On Monday, a sensor on one of the rocket’s four RS-25 engines, identified as Engine No. 3, indicated that the engine could not reach the proper temperature range required for the engine to start on liftoff.

Engines must be thermally conditioned before super cold propellant passes through them prior to liftoff. To prevent the engines from experiencing temperature shocks, the launch controllers gradually increase the pressure of the central stage liquid hydrogen tank in the hours before launch to send a small amount of liquid hydrogen to the engines. This is called “bleeding”.

The team has since determined it was a bad sensor providing the reading – they plan to ignore the faulty sensor in the future, according to Space Launch Systems chief engineer John Blevins.

Overview of missions

Once Artemis I launches, Orion’s journey will last 37 days as it travels to the moon, loops around it and returns to Earth – traveling a total of 1.3 million miles (2.1 million kilometres) .

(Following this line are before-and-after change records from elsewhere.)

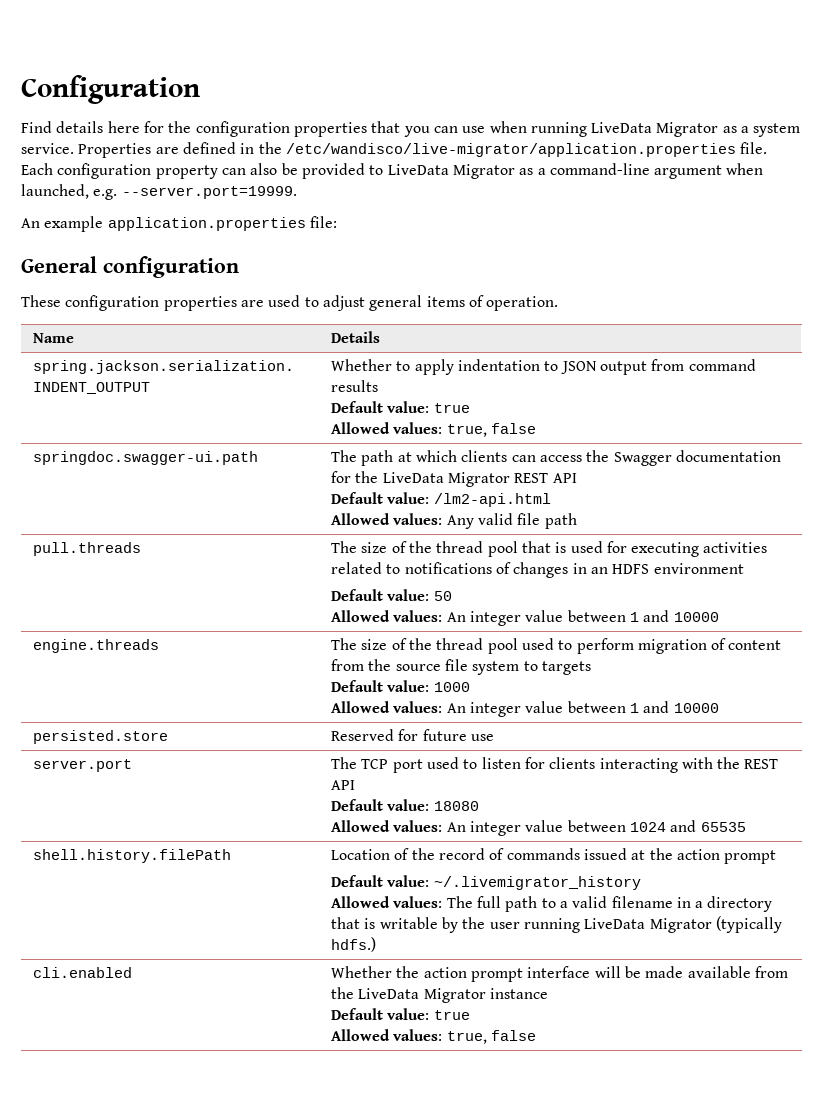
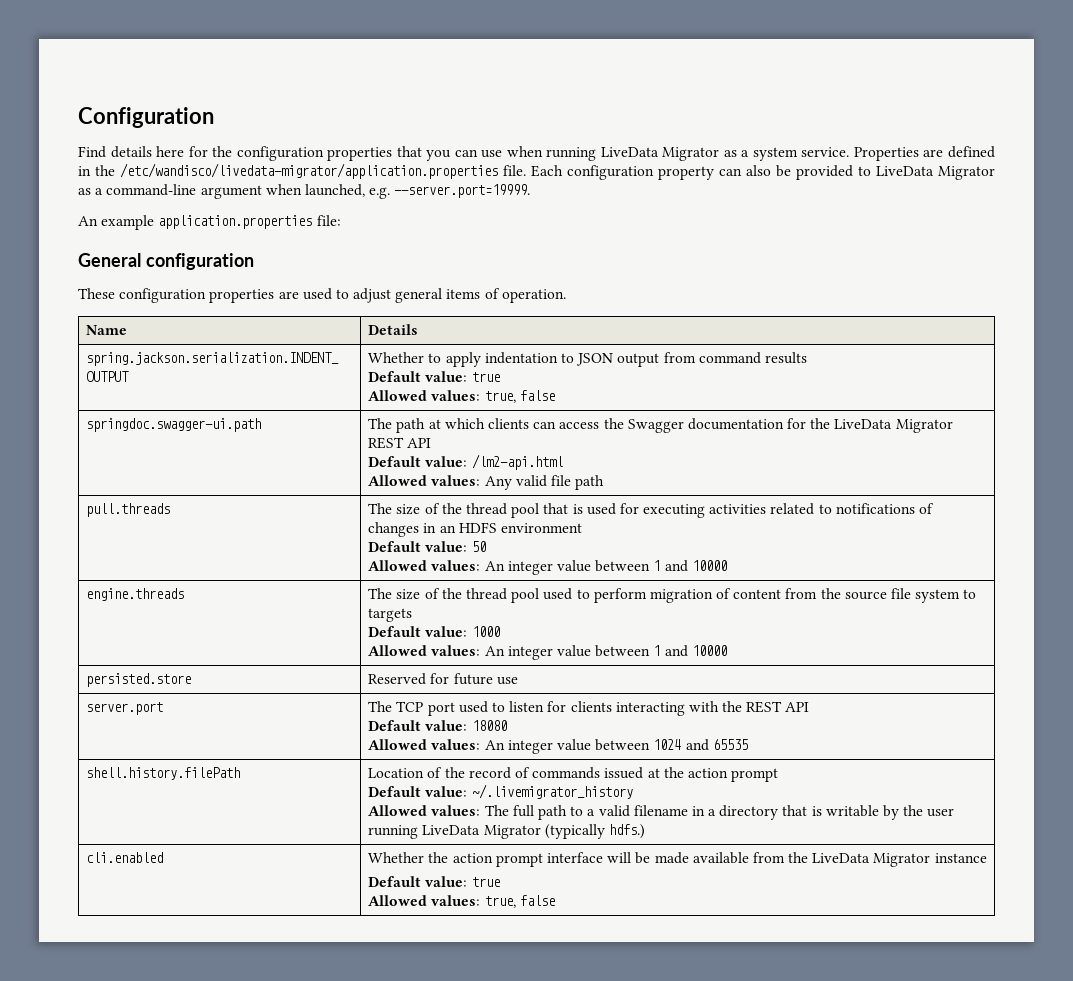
[285,143,736,157] /etc/wandisco/live-migrator/application.properties -> [120,163,498,179] /etc/wandisco/livedata-migrator/application.properties

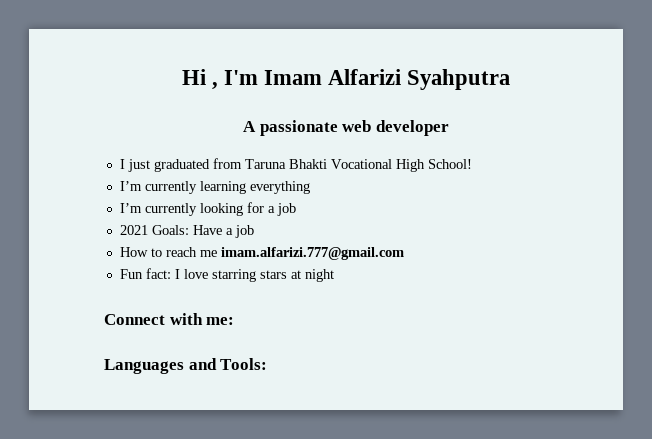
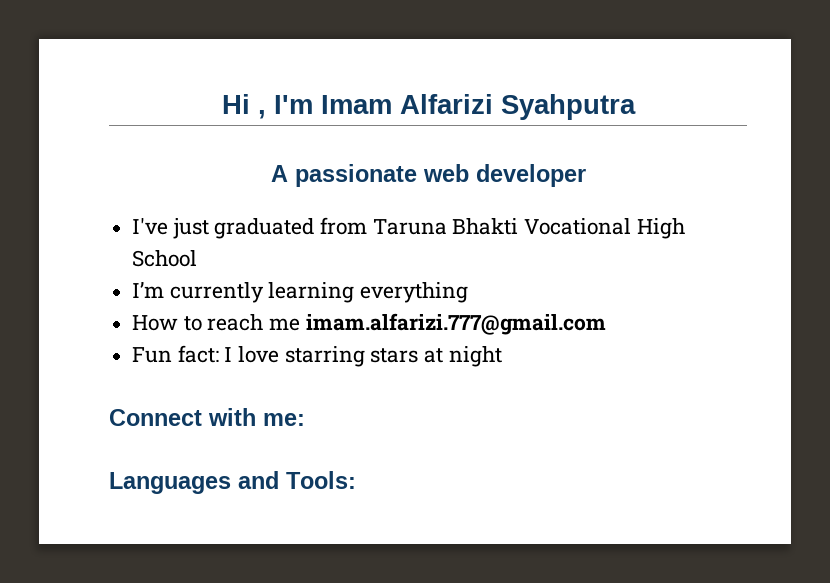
[119,159,125,169] I -> [132,218,169,235] I've
[427,159,472,169] School! -> [132,250,198,267] School
[119,202,296,216] [119,225,254,238] // I’m currently looking for a job // 2021 Goals: Have a job -> (469, 292) none

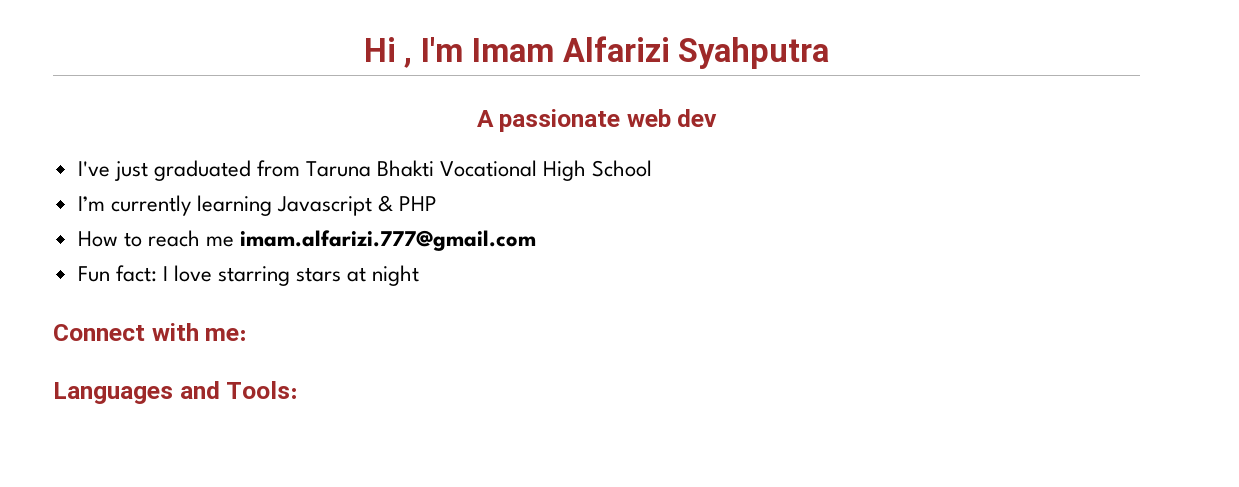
[475,164,586,187] developer -> [677,109,718,127] dev
[360,282,469,303] everything -> [276,195,438,216] Javascript & PHP

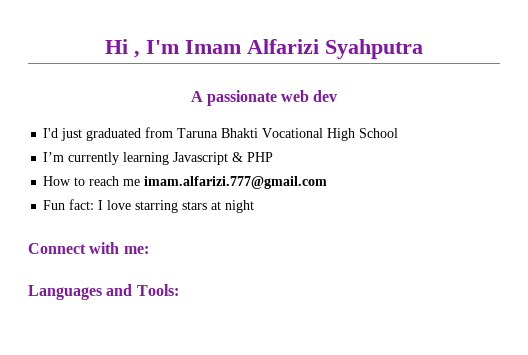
[77,161,110,177] I've -> [43,128,59,138] I'd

Although the passenger list does not include any humans, it does have passengers: three mannequins and a stuffed Snoopy toy will ride Orion.

The crew aboard Artemis I may seem a bit unusual, but they each have a purpose. Snoopy will serve as a weightlessness indicator, meaning he will begin floating inside the capsule once it reaches the space environment.
The dummies, named Commander Moonikin Campos, Helga and Zohar, will measure the deep space radiation that future crews might experience and test new armor suits and technologies. A biological experiment carrying seeds, algae, fungi and yeasts is also hidden inside Orion to also measure the reaction of life to this radiation.
Other science experiments and technology demonstrations are also ring-mounted on the rocket. From there, 10 small satellites, called CubeSats, will detach and separate to collect information about the moon and the deep space environment.
Cameras inside and outside Orion will share images and video throughout the mission, including live views from the Callisto Experience, which will capture a feed of Commander Moonikin Campos seated in the commander’s seat. And if you have an Amazon Alexa-enabled device, you can ask it for the mission’s location every day.

Expect to see views of Earthrise similar to what was first shared during the Apollo 8 mission in 1968, but with much better cameras and technology.

Artemis I will deliver the first deep space biology experiment
The inaugural mission of the Artemis program will kick off a phase of NASA space exploration that aims to land diverse crews of astronauts in previously unexplored regions of the moon – on the Artemis II and Artemis III missions, scheduled for 2024 and 2025 respectively – and eventually deliver crewed missions to Mars.

CNN’s Kristin Fisher contributed to this story.